Reproduce all the entries exactly.

_ _ _ _ _ _ _

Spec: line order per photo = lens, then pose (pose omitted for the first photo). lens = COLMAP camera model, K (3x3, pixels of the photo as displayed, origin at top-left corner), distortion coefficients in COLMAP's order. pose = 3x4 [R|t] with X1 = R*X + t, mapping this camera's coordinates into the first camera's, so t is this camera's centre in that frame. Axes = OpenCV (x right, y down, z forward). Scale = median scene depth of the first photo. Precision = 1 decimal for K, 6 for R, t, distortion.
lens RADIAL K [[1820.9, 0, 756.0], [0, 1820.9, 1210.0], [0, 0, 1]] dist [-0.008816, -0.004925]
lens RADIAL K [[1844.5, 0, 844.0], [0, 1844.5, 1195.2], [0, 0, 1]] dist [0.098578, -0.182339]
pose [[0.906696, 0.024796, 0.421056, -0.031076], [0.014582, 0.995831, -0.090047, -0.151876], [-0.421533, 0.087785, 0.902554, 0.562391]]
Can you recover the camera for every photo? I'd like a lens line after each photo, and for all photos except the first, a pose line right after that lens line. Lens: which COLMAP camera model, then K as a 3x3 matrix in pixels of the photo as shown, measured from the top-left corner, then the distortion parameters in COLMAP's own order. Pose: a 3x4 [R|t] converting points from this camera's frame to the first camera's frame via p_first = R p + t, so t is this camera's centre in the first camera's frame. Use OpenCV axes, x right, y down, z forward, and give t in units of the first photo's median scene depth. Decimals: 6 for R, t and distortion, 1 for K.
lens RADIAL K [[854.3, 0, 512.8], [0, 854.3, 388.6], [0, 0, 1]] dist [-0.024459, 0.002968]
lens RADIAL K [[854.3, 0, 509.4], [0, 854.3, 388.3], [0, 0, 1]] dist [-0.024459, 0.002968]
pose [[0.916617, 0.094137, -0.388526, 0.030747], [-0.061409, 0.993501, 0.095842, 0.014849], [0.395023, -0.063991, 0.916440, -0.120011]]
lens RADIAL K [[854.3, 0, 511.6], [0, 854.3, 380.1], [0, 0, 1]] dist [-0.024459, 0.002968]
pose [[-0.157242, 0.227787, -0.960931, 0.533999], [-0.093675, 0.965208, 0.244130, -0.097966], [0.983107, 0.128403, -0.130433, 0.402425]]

_ _ _ _ _ _ _

▸ **Solution**
Spec: line order per photo = lens, then pose (pose omitted for the first photo). lens = COLMAP camera model, K (3x3, pixels of the photo as displayed, origin at top-left corner), distortion coefficients in COLMAP's order. pose = 3x4 [R|t] with X1 = R*X + t, mapping this camera's coordinates into the first camera's, so t is this camera's centre in that frame. Axes = OpenCV (x right, y down, z forward). Scale = median scene depth of the first photo. Precision = 1 decimal for K, 6 for R, t, distortion.
lens RADIAL K [[1820.9, 0, 756.0], [0, 1820.9, 1210.0], [0, 0, 1]] dist [-0.008816, -0.004925]
lens RADIAL K [[1844.5, 0, 844.0], [0, 1844.5, 1195.2], [0, 0, 1]] dist [0.098578, -0.182339]
pose [[0.906696, 0.024796, 0.421056, -0.031076], [0.014582, 0.995831, -0.090047, -0.151876], [-0.421533, 0.087785, 0.902554, 0.562391]]
Can you recover the camera for every photo? I'd like a lens line after each photo, and for all photos except the first, a pose line right after that lens line. Lens: which COLMAP camera model, then K as a 3x3 matrix in pixels of the photo as shown, measured from the top-left corner, then the distortion parameters in COLMAP's own order. Pose: a 3x4 [R|t] converting points from this camera's frame to the first camera's frame via p_first = R p + t, so t is this camera's centre in the first camera's frame. Use OpenCV axes, x right, y down, z forward, and give t in units of the first photo's median scene depth. Decimals: 6 for R, t and distortion, 1 for K.
lens RADIAL K [[854.3, 0, 512.8], [0, 854.3, 388.6], [0, 0, 1]] dist [-0.024459, 0.002968]
lens RADIAL K [[854.3, 0, 509.4], [0, 854.3, 388.3], [0, 0, 1]] dist [-0.024459, 0.002968]
pose [[0.916617, 0.094137, -0.388526, 0.030747], [-0.061409, 0.993501, 0.095842, 0.014849], [0.395023, -0.063991, 0.916440, -0.120011]]
lens RADIAL K [[854.3, 0, 511.6], [0, 854.3, 380.1], [0, 0, 1]] dist [-0.024459, 0.002968]
pose [[-0.157242, 0.227787, -0.960931, 0.533999], [-0.093675, 0.965208, 0.244130, -0.097966], [0.983107, 0.128403, -0.130433, 0.402425]]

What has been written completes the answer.